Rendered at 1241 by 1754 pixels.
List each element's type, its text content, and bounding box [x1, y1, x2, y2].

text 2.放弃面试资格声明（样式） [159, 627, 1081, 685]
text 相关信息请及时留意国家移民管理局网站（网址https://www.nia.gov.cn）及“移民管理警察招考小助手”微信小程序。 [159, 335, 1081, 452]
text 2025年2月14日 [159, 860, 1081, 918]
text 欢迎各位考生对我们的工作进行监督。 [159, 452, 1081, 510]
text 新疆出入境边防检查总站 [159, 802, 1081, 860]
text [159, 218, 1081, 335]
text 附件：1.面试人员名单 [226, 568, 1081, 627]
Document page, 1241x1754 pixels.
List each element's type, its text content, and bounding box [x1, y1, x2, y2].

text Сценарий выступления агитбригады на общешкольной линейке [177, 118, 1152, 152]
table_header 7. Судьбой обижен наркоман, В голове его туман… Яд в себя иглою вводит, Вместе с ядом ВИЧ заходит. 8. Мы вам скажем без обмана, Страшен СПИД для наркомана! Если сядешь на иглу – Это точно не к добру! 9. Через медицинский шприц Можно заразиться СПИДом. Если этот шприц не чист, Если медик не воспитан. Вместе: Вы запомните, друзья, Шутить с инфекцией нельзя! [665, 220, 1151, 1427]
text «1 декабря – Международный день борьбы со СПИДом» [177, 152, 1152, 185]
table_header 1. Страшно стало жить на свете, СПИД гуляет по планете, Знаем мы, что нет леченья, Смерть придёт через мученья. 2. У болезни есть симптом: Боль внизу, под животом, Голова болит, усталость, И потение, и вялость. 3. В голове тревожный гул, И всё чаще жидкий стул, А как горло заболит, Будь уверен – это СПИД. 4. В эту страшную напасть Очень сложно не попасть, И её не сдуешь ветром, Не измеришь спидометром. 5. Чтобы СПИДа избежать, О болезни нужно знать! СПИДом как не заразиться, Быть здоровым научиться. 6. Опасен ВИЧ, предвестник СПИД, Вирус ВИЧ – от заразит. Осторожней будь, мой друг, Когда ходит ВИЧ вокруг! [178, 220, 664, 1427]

※ ※ ※

=== WHAT TO DO ===
Could you copy out every line in the material above that contains the string "pixels"?

=== SOLUTION FOR THIS PROBLEM ===
Rendered at 1241 by 1754 pixels.
Document page, 1241x1754 pixels.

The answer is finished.